There are different accounting calibers to account for agricultural GHG emissions [22]. Dace et al. proposed that the system boundary of agricultural GHG emissions included land management, livestock farming, soil fertilization, and crop production [40]. Meanwhile, the IPCC agricultural sector inventory methodology does not include the CO₂ emissions of straw and agricultural inputs, because CO₂ released into the atmosphere is reabsorbed during the next crop growth period. Furthermore, the emissions from the production of agricultural inputs are calculated for the industrial and energy sector [18]. Therefore, we adopted the LCA method to identify the impacts of the expansion of MCSs at all stages in the production cycle and enable the evaluation of GHG emissions for comparative purposes. The LCA system boundary for agricultural GHG emissions included farming stage emissions and agricultural input emissions, which include the use of fertilizers, pesticides, plastic mulch, diesel, and electric power (Figure 2).
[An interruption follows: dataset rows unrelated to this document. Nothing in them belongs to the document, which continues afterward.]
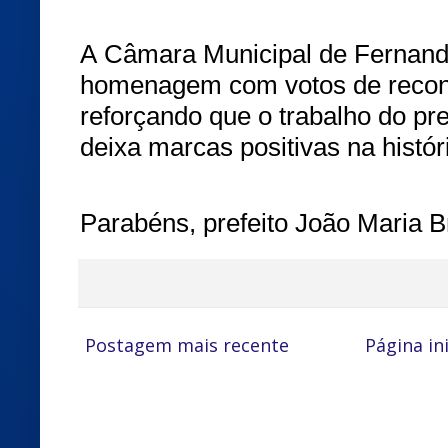
A Câmara Municipal de Fernando
homenagem com votos de reconh
reforçando que o trabalho do pr
deixa marcas positivas na histór
Parabéns, prefeito João Maria B
Postagem mais recente
Página ini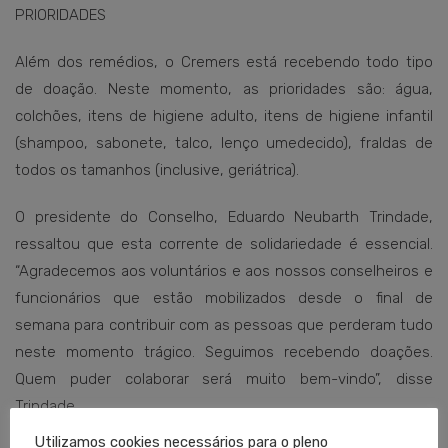
PRIORIDADES
Além dos remédios, o Cremers está recebendo todo tipo
de doação. Neste momento, as prioridades são: água,
colchões, itens de higiene adulto, itens de higiene infantil
(shampoo, sabonete, talco, lenço umedecido), fraldas de
todos os tamanhos (inclusive, geriátrica).
O presidente do Conselho, Eduardo Neubarth Trindade,
ressaltou que esta corrente de solidariedade é essencial.
“Agradecemos aos voluntários e aos nossos conselheiros e
funcionários que estão mobilizados desde o final de
semana para contribuir com as pessoas que perderam tudo
neste momento trágico. Seguimos recebendo doações.
Quem puder colaborar será muito bem-vindo”, disse
Trindade.
Utilizamos cookies necessários para o pleno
According to the evolution of agricultural practices in the NCP and neighboring regions, the system boundary of the LCA was a more comprehensive assessment method.

5. Conclusion

Expansion of the multiple cropping system due to climate change increased the GHG emissions in the North China Plain and neighboring regions over the past 30 years and the contribution from the northward expansion of MCSs was about 13.98%. In view of the crucial role played by MCSs in China’s food security system, it is expected that the sustained expansion of MCSs will further elevate the emissions of agricultural GHGs upon climate change. This study also revealed that straw handling and agricultural inputs are important sources of agricultural GHG emissions. During the past 20 years, returning straw to the field has become an important measure used to improve soil fertility in China, however, this practice is the main source of N₂O emissions. Furthermore, fertilizers, electric power, pesticides, plastic mulch, and diesel are used widely, and the agricultural GHG emissions from agricultural inputs increased from 14.84% to 33.37% over the past 30 years. Overall, it is safe to conclude that while industrial/agricultural product replacement and modern agricultural technology have greatly improved agricultural productivity, they have also elevated the agricultural GHG emissions in China. Therefore, the increase in GHG emissions related to the expansion of MCSs could affect the ability of China to meet its Nationally Determined Contributions under the Paris Agreement, and should be considered while formulating policies related to reductions of agricultural emissions in China.